Zu den 20 Mitwirkenden der Performance gehört auch Ilse Schulz, Lübbenerin und aktives Mitglied in der dortigen Kirchengemeinde, wie auch im Paul-Gerhardt-Verein. Schon als Jugendliche stand sie auf der Schultheaterbühne. „Der experimentelle Ansatz ist für mich eine sehr interessante Erfahrung“, sagt sie. So greifen Schattenbilder Szenen aus Gerhardts Leben auf, zeigen das Grauen des Dreißigjährigen Krieges. Eine andere Episode, die die Mitwirkenden gemeinsam entwickelten und in der auch Ilse Schulz mitspielt, zieht sich wie ein roter Faden durch das Stück: der lange Konflikt mit dem Lübbener Stadtrat vor Gerhardts Amtsantritt. Das Theaterprojekt wird vom Paul-Gerhardt-Verein Lübben in Zusammenarbeit mit der Kirchengemeinde Lübben und der Stadt Lübben durchgeführt. Es wird gefördert von der Stiftung der Mittelbrandenburgischen Sparkasse sowie vom Beauftragten der Bundesregierung für Kultur und Medien im Rahmen des Kulturplans Lausitz. „Viele Touristen kommen wegen Paul ­Gerhardt nach Lübben“, sagt ­Dörthe Ziemer, Vorstandsmitglied des Paul-Gerhardt-Vereins und ­Mitinitiatorin des Projekts. Für sie ist es wichtig, dass Gerhardts Texte in Lübben nicht nur bekannt, sondern in Gemeinschaft neu erlebt und interpretiert werden.

Gedenkjahr für Paul Gerhardt: Theaterstück als Auftakt

Das Theaterstück bildet den Auftakt für das kommende Gedenkjahr anlässlich des 350-jährigen Todestages des Kirchenlieddichters.
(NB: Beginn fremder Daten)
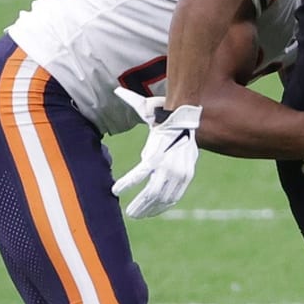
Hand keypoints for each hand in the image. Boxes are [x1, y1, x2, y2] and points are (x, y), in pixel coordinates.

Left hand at [111, 87, 201, 217]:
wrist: (188, 120)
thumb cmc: (161, 118)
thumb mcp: (147, 111)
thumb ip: (131, 102)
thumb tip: (116, 89)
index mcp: (157, 151)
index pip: (140, 172)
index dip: (127, 183)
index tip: (115, 191)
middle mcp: (170, 164)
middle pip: (153, 191)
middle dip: (140, 204)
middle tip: (130, 213)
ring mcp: (180, 172)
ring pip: (164, 197)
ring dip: (151, 208)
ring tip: (138, 214)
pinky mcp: (187, 176)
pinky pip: (175, 195)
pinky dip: (163, 205)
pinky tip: (153, 210)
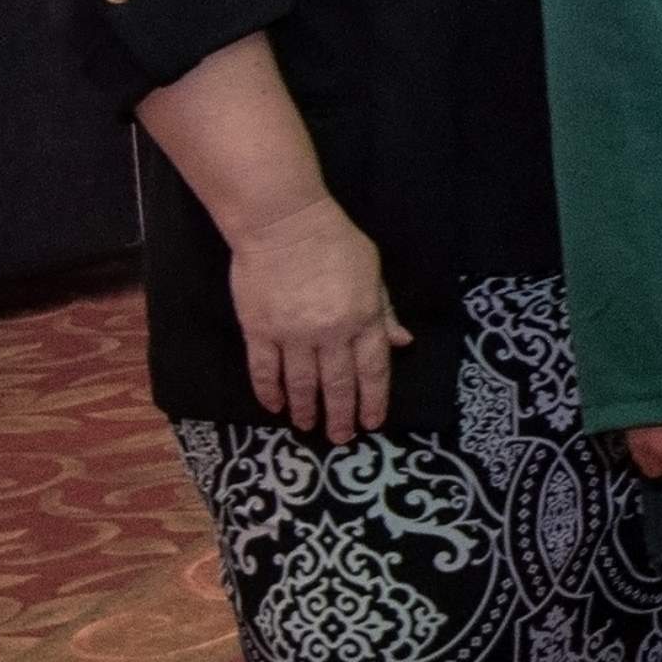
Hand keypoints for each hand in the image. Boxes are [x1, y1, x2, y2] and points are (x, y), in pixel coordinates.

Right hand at [229, 197, 414, 440]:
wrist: (283, 223)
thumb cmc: (333, 241)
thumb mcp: (372, 272)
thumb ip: (384, 311)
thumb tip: (402, 343)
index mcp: (363, 318)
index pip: (373, 370)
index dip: (374, 401)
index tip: (372, 424)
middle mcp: (331, 333)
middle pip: (339, 384)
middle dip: (341, 415)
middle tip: (340, 438)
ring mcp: (292, 334)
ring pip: (302, 383)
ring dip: (306, 409)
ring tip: (307, 427)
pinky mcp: (259, 329)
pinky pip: (264, 369)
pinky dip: (269, 391)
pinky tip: (274, 407)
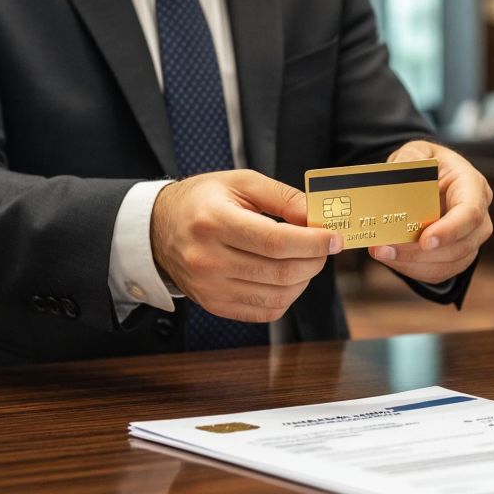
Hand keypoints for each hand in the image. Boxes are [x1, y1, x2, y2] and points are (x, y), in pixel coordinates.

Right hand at [151, 170, 341, 322]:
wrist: (158, 228)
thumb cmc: (203, 201)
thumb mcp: (240, 182)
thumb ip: (282, 196)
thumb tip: (316, 216)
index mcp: (214, 221)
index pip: (276, 242)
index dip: (313, 243)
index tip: (334, 238)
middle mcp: (208, 259)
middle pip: (280, 272)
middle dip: (314, 261)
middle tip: (324, 247)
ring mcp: (209, 287)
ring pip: (278, 296)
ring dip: (304, 279)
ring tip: (306, 259)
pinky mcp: (214, 305)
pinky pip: (264, 311)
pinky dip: (287, 296)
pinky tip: (287, 277)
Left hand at [369, 141, 492, 283]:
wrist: (429, 178)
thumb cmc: (427, 164)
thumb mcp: (417, 151)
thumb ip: (411, 158)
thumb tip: (400, 172)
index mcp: (473, 186)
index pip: (470, 213)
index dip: (450, 230)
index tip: (425, 241)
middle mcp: (479, 216)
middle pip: (461, 245)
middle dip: (421, 252)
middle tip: (385, 248)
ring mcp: (471, 238)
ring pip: (450, 263)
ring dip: (413, 264)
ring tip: (381, 253)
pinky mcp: (457, 255)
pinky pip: (439, 272)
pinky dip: (413, 269)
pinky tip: (391, 258)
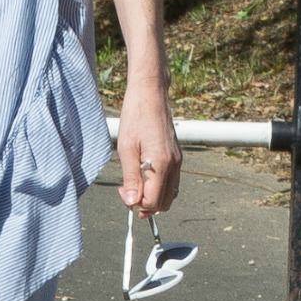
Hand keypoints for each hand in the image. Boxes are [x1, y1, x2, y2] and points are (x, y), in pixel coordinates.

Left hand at [118, 100, 179, 214]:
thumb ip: (131, 178)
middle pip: (164, 203)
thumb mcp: (126, 149)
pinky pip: (171, 182)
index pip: (153, 201)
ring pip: (169, 194)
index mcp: (161, 164)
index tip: (122, 192)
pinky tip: (144, 177)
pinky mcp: (176, 156)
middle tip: (127, 192)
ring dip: (153, 197)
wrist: (150, 95)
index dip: (136, 204)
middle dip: (145, 204)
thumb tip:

Dann wird es viele Gelegenheiten geben, das Schaffen und Wirken Paul Gerhardts kennenzulernen und sich damit auseinanderzusetzen – ob bei Konzerten, Lesungen, Ausstellungen oder Begegnungen. „Einzelne Szenen aus der Performance werden bei verschiedenen Gelegen­heiten erneut aufgeführt“, kündigt Dörthe Ziemer an. Doch ­zunächst steht die Premiere bevor.

Die Aufführung findet im Rahmen der Paul-Gerhardt-Woche in Lübben vom 6. bis 12. Oktober statt, organisiert vom Paul-Gerhardt-Verein. Dazu gibt es täglich um 12 Uhr unter dem Motto „Und einmal nur am Tage ein Weilchen stille sein“ Mittagsandachten mit Orgelspiel und Lesung. Für die Theaterperformance am Sonntag, 12. Oktober, um 17 Uhr in der Paul-Gerhardt-Kirche Lübben wird wegen der begrenzten Platzauswahl um Reservierung gebeten. Der Eintritt ist frei, Spenden sind erbeten.